Text to read:
┏━━

In its memorandum granting the defendant's motion, the court did not say exactly where it thought that the plaintiff's case failed. Its remarks at the argument indicate, however, that it assumed for the purpose of its action, that a looseness in the mechanism had been proved, and further that such looseness could cause a lack of steering control, which could cause such an accident. It held that no jury question was presented because there was no evidence showing that there probably had been a lack of steering control at the time of the accident, and that, if so, this lack of steering control had probably caused the accident.

┗━━

Entries:
┏━━

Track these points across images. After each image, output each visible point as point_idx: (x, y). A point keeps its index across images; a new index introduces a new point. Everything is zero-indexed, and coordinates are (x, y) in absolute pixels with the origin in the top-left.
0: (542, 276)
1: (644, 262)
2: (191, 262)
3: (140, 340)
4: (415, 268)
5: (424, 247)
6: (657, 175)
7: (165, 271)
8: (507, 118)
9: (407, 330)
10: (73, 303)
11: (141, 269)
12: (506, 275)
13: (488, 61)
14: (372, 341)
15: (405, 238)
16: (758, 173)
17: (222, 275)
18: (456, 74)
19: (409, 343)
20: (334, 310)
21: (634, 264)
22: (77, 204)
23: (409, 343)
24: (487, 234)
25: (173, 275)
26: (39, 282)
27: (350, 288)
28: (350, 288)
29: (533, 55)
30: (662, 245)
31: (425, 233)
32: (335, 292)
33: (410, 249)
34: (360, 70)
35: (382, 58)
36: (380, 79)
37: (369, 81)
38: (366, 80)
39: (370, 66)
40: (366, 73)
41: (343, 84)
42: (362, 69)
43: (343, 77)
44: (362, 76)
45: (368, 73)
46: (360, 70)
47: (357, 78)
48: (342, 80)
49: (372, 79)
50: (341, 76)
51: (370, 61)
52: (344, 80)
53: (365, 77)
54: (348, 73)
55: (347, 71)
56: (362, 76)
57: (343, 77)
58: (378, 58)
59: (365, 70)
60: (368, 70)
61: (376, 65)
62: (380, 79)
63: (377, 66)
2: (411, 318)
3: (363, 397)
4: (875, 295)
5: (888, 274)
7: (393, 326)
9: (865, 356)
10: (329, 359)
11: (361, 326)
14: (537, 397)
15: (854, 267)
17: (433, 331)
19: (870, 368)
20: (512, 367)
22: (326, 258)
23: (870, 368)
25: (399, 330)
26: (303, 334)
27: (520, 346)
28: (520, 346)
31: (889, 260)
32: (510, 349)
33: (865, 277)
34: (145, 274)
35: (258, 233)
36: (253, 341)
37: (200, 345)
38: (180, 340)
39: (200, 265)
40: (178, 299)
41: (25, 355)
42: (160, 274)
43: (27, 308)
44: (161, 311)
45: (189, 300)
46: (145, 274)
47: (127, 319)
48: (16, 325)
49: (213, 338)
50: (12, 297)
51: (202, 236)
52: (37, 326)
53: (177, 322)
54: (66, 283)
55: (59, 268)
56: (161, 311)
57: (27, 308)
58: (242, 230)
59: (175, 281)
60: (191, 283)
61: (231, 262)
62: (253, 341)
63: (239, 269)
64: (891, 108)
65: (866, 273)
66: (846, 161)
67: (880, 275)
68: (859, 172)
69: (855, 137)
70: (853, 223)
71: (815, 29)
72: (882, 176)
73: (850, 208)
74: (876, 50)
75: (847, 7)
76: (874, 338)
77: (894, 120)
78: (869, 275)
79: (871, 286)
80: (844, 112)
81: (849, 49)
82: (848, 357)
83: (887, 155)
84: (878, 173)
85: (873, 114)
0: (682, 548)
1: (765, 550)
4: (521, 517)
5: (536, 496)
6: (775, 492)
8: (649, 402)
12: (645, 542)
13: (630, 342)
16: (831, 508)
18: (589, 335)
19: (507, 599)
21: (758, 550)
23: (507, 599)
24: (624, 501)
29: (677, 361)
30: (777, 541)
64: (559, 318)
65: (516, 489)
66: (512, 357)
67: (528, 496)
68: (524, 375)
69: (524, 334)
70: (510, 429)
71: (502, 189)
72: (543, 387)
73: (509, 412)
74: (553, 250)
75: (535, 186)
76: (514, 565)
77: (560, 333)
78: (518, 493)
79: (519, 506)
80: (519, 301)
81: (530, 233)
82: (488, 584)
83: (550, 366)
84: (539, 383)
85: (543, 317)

┗━━

Task goal: Print the part of the passage about the steering-control ruling starting with "In its memorandum" and going on through "caused the accident.", copied word for word.

Exercise result:
In its memorandum granting the defendant's motion, the court did not say exactly where it thought that the plaintiff's case failed. Its remarks at the argument indicate, however, that it assumed for the purpose of its action, that a looseness in the mechanism had been proved, and further that such looseness could cause a lack of steering control, which could cause such an accident. It held that no jury question was presented because there was no evidence showing that there probably had been a lack of steering control at the time of the accident, and that, if so, this lack of steering control had probably caused the accident.